**Extract provided**
※ ※ ※

The International Safety Management (ISM) Code sits alongside it and governs the safety system itself. Any yacht of 500 gross tonnes or more in commercial use must operate a documented Safety Management System (SMS), which requires that hazards, near-misses and non-conformities be reported, analysed and corrected. Where MLC 2006 protects the person raising the concern, the ISM Code compels the company to have a system that receives, records and acts on it. A crew member invoking either is exercising a legal right, not asking a favour.
Under MLC 2006, every yacht within scope must carry a written onboard complaint procedure and give each seafarer a copy. It sets out an escalating path: raise the matter first with the head of department or the officer directly responsible, then with the master, with defined points at which it moves ashore if unresolved. The crew member may be accompanied or represented at every stage, and the procedure must name the flag-state contact and the shore-based route in case the ship-level steps fail.
In practice the procedure is often a laminated page nobody reads until a crisis. Failures cluster in predictable places: crew are never actually handed the document at induction; the person to complain to is the person the complaint is about; concerns are raised verbally so no record exists; and on a small crew the fear of being labelled difficult overrides the paper right. The remedy is procedural discipline — issue the document at sign-on, log every concern in writing with a date, and treat the escalation ladder as a live tool rather than a compliance artefact filed and forgotten.

※ ※ ※

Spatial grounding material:
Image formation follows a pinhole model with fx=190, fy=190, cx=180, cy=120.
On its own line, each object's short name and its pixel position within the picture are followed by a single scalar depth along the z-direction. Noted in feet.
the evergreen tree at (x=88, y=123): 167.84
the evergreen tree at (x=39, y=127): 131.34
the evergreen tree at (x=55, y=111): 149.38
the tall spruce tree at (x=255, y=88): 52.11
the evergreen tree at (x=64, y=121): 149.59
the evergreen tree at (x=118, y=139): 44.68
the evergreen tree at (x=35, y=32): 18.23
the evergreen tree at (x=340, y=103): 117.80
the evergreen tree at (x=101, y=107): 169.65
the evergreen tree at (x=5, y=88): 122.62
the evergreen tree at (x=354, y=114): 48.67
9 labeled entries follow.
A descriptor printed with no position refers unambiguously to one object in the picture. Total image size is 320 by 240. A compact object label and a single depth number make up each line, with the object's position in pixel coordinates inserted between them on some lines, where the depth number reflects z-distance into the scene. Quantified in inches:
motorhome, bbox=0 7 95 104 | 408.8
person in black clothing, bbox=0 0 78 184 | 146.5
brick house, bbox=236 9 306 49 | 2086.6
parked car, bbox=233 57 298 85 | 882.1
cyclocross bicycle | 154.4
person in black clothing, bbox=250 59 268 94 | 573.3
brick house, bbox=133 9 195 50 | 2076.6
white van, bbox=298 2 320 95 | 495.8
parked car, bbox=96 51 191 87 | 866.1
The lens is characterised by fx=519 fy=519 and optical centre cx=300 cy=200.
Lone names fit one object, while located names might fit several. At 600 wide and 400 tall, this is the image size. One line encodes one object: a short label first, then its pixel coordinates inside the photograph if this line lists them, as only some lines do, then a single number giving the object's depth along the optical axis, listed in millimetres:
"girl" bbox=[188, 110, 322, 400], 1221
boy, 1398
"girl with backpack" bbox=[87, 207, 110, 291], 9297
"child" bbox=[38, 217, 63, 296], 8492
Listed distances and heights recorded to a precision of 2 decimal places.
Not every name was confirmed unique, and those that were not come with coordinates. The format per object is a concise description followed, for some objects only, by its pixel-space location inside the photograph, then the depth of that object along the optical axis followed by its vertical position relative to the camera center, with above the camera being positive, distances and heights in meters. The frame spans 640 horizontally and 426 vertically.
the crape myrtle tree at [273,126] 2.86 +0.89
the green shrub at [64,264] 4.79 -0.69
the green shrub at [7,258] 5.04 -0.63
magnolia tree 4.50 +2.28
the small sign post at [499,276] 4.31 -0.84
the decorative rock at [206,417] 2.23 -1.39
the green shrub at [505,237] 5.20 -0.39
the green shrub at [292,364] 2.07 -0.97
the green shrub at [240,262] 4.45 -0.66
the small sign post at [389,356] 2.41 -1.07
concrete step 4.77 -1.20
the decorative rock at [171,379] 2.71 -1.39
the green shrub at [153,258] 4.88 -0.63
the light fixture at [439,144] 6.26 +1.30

※ ※ ※

**Required work**
a. Reproduce the passage on crew complaint procedures word for word, beginning at the words containing "Under MLC 2006, every" and stopping after "ship-level steps fail.".
b. Write what comes next in the passage on crew complaint procedures, picking up after its final sentence.

**Answers for each item**
a.
Under MLC 2006, every yacht within scope must carry a written onboard complaint procedure and give each seafarer a copy. It sets out an escalating path: raise the matter first with the head of department or the officer directly responsible, then with the master, with defined points at which it moves ashore if unresolved. The crew member may be accompanied or represented at every stage, and the procedure must name the flag-state contact and the shore-based route in case the ship-level steps fail.

b.
The ISM Code's safety culture rests on a single unglamorous discipline: reporting the incident that did not quite happen. A parted mooring line that injures no one, a tender that came alongside too fast, a fire door propped open — each is a near-miss the SMS is designed to capture, analyse for root cause, and close out with corrective action. A yacht generating no near-miss reports is not a safe yacht; it is a yacht where nobody is reporting.
The value lies in acting on the small signals. A functioning SMS treats a near-miss report as a gift, not an accusation, because it is the cheapest possible warning of the accident it forestalls.
When a concern is not resolved onboard, MLC 2006 and the ISM Code provide a defined ladder that reaches well beyond the yacht. Knowing the rungs — and that each is a legitimate right — is what turns a private grievance into an obligation the owner and manager must answer.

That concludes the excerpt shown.